◆ Job item:
Rewrite the items below with "group" substituted for every "series" and everything else left unchanged. Leave out the pictures.

[Short-answer chart tasks]

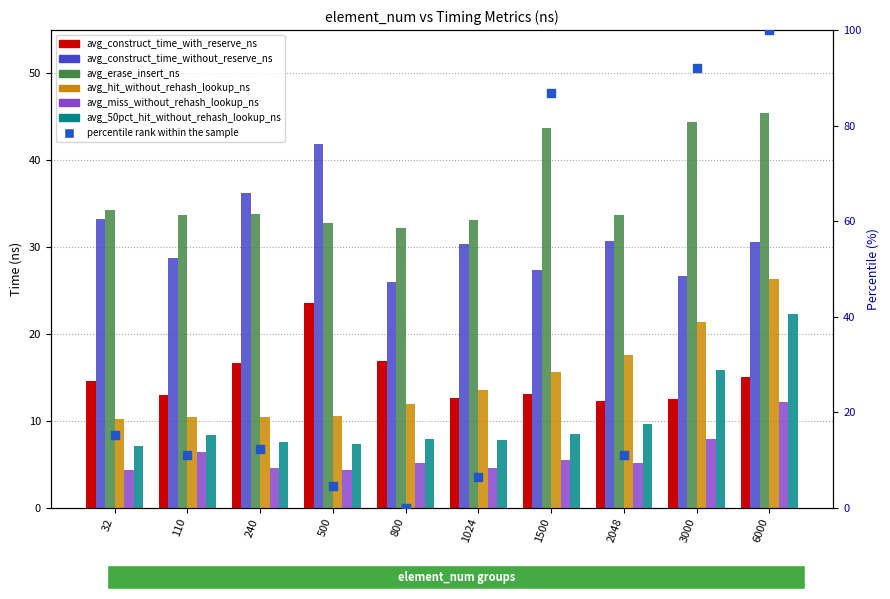

Which series has the largest Y range (max minus min)?

avg_hit_without_rehash_lookup_ns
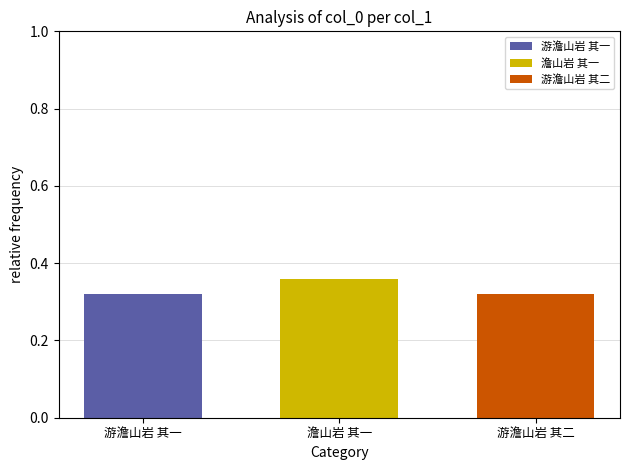

At 游澹山岩 其二, list the series in order from largest to smallest.

游澹山岩 其二, 游澹山岩 其一, 澹山岩 其一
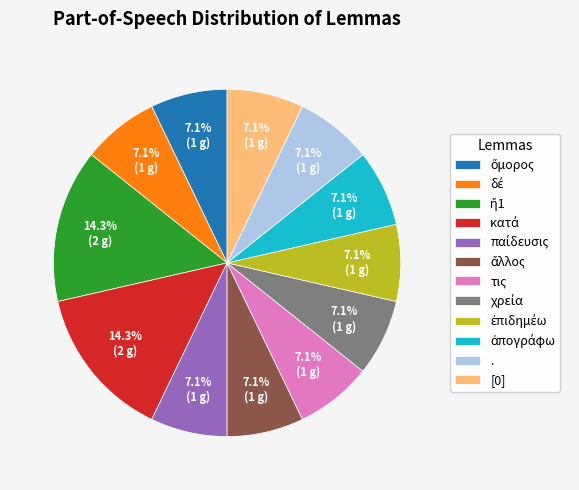

Does τις represent more than half of the total?

No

◆ Response to this exercise:
Which group has the largest Y range (max minus min)?

avg_hit_without_rehash_lookup_ns

At 游澹山岩 其二, list the group in order from largest to smallest.

游澹山岩 其二, 游澹山岩 其一, 澹山岩 其一

Does τις represent more than half of the total?

No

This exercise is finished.